But I’m pretty darn close.
HoBiscuit and I have finally finished running around like headless chickens and have kinda-sorta moved in to our new apartment. I can’t really say that we’ve moved in yet because we’re still living out of cardboard boxes that are covered in plastic sheets which in turn are covered in dust from the contractor’s minions who are, as I write this, remodeling our kitchen. The same kitchen they said would be finished last Friday that they now say won’t be done until sometime in October.
Maybe November.
I hate living like this. I hate waking up every morning looking like a mummy emerging from a sarcophagus in the middle of the Sahara. I can’t stand having to put on fuzzy slippers every time I want to use the bathroom or get a drink of water. It irks me that I have to take a shower both when I wake up and before I go to bed because I’m covered in construction dust from the moment I walk in to my apartment. I really can’t stand having to wrap my toiletry items in Saran Wrap every morning to protect them from being buried under a foot of dust during the day, but even worse is having to unwrap them every night so I can actually use them.
Have I mentioned that I hate dust?
Well, aside from the whole remodeling fiasco, there have been a few other things going on. Obviously, I now have some form of internet access, however since my computer is currently located in the back corner of the second bedroom under a plastic tarp (and guarded by a feral dust bunny the size of Godzilla) I feel I should warn my faithful readership that I may not be updating this site as often as you, or I for that matter, would like. In fact, if I manage to write more than twice a week for the next two weeks I think I should be rewarded. With an expensive dinner and a medal. And maybe a Broadway show.

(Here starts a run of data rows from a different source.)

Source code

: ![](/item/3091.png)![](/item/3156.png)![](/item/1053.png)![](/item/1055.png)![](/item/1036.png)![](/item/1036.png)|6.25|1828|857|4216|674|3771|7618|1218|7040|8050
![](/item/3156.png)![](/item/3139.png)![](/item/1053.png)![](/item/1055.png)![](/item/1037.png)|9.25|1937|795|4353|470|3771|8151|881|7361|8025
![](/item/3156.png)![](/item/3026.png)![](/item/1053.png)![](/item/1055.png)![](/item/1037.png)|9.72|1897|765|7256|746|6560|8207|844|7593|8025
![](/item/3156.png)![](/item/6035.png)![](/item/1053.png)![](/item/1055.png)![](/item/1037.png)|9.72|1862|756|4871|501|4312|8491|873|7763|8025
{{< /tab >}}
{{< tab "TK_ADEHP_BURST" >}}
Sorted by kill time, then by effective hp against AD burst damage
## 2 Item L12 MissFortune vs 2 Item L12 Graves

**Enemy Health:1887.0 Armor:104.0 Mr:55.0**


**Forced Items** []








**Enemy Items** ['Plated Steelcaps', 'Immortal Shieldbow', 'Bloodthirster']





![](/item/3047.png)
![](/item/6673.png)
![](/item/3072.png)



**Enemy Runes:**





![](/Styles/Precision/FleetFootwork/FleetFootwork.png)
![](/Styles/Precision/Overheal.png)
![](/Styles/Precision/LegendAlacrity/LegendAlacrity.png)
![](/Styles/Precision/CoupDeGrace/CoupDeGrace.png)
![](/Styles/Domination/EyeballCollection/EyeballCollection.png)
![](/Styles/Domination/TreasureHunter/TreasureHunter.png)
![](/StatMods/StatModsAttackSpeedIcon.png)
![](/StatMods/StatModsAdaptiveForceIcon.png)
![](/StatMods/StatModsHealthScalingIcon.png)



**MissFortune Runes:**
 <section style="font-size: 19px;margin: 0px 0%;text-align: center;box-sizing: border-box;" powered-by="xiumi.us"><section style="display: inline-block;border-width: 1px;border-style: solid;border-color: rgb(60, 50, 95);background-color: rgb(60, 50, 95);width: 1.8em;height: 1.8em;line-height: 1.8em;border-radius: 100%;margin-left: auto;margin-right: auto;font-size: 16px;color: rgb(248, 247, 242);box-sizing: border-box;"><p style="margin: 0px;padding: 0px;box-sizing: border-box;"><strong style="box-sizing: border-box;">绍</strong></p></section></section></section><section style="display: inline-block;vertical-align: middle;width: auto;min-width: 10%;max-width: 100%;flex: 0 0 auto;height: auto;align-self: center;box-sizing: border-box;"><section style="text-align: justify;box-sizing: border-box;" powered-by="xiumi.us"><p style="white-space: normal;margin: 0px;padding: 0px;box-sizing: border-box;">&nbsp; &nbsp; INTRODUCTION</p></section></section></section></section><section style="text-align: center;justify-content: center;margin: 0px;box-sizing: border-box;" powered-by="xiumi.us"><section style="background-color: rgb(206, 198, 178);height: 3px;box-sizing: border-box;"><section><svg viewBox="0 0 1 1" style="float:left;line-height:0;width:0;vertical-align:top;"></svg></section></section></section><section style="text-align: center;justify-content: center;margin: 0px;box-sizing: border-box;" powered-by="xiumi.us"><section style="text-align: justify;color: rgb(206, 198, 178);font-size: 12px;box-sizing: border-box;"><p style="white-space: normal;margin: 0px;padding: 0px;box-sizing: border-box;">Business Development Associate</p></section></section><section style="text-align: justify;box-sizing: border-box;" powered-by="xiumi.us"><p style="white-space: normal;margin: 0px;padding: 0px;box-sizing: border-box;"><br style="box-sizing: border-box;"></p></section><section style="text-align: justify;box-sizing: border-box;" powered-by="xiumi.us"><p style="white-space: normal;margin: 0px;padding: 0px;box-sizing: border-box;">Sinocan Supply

But not Chicago. I hate Chicago.
My brother finally tied the knot and married a woman far too good for him. I’ll tell you all about what happened at the wedding another time, but for now let me tease you by giving you a bit of advice. If you happen to speak a language other than English and are serving food and drink at a wedding of primarily English speaking guests, do not insult the guests in your native tongue unless you are absolutely positive no one there will understand what you are saying.
Otherwise, there may be trouble.
That’s all the time I’ve got to write right now. It seems that I’ve got to go back out to the kitchen to “discuss” the countertop situation with the contractor again. It’s funny, but apparently contractors might hear you tell them what you want for a countertop, they might see it written in the contract, they might have received the product samples you sent to them, and they might even have seen the countertop material specifically pointed out on a special page of the architect’s plans but, unless you’ve actually gone out in person with them to buy the damn thing they don’t actually believe it’s what you really want.
Sigh. Anybody know the early warning signs for an aneurism?
welcome back – um, finally! Isn’t it grand moving into a nice apartment in NYC?
Just wait until you have the first roach war. You know they will not be leaving the pad peacefully.